§ WHAT TO PRODUCE
Every entry below needs to be printed again exactly, with its pictures left out.

§ MATERIAL FOR THIS TASK
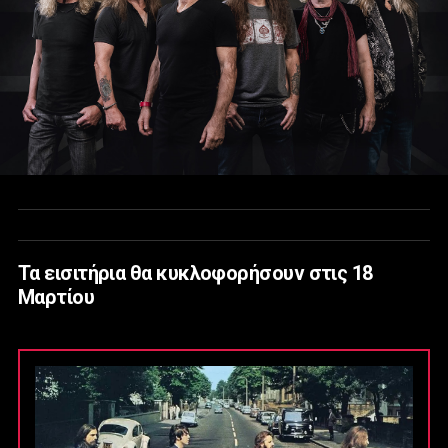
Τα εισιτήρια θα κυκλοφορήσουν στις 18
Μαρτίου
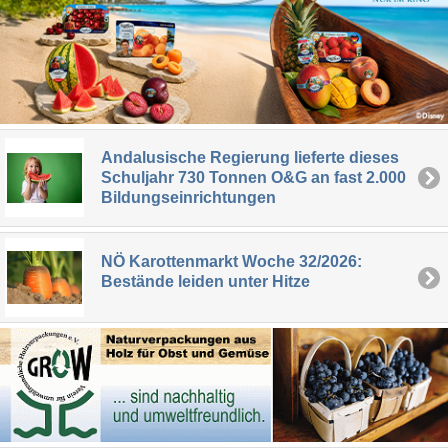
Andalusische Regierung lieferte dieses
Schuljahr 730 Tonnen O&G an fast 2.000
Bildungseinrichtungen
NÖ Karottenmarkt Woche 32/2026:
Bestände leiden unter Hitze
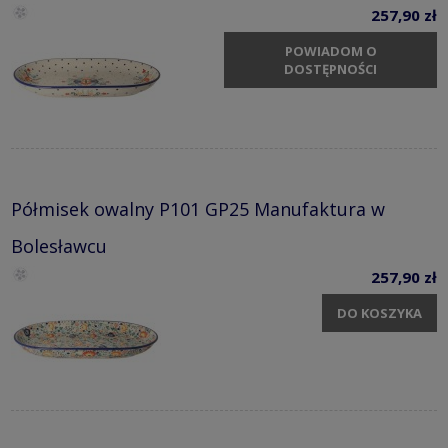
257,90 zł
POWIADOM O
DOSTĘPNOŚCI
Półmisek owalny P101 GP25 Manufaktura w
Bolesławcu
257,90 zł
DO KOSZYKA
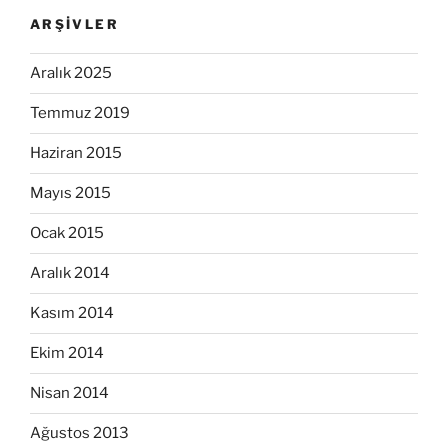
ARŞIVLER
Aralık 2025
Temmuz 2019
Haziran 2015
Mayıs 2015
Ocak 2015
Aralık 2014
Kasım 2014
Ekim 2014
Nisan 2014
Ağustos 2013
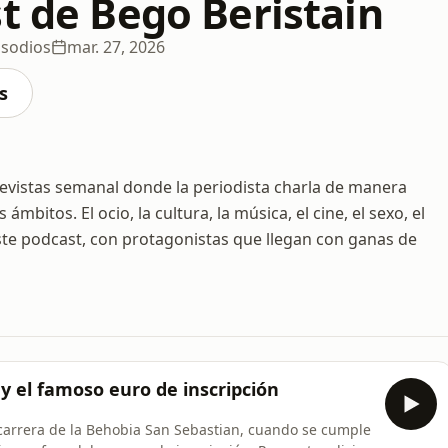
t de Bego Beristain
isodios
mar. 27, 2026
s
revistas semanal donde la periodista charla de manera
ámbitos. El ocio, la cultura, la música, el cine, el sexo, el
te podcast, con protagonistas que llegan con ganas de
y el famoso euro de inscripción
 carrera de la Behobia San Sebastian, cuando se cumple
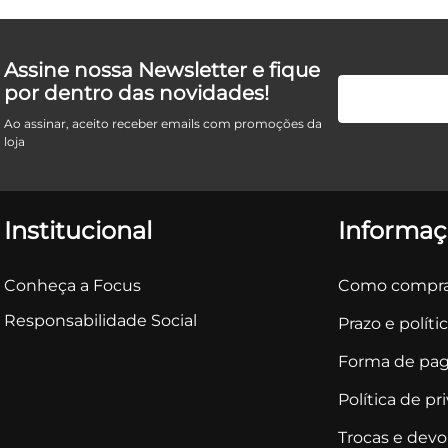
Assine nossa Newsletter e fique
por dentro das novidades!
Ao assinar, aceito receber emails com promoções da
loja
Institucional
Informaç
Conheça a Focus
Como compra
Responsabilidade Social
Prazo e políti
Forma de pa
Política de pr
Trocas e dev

§ RESPONSE BOX
Τα εισιτήρια θα κυκλοφορήσουν στις 18
Μαρτίου
Andalusische Regierung lieferte dieses
Schuljahr 730 Tonnen O&G an fast 2.000
Bildungseinrichtungen
NÖ Karottenmarkt Woche 32/2026:
Bestände leiden unter Hitze
257,90 zł
POWIADOM O
DOSTĘPNOŚCI
Półmisek owalny P101 GP25 Manufaktura w
Bolesławcu
257,90 zł
DO KOSZYKA
ARŞIVLER
Aralık 2025
Temmuz 2019
Haziran 2015
Mayıs 2015
Ocak 2015
Aralık 2014
Kasım 2014
Ekim 2014
Nisan 2014
Ağustos 2013
t de Bego Beristain
isodios
mar. 27, 2026
s
revistas semanal donde la periodista charla de manera
ámbitos. El ocio, la cultura, la música, el cine, el sexo, el
te podcast, con protagonistas que llegan con ganas de
y el famoso euro de inscripción
 carrera de la Behobia San Sebastian, cuando se cumple
Assine nossa Newsletter e fique
por dentro das novidades!
Ao assinar, aceito receber emails com promoções da
loja
Institucional
Informaç
Conheça a Focus
Como compra
Responsabilidade Social
Prazo e políti
Forma de pa
Política de pr
Trocas e dev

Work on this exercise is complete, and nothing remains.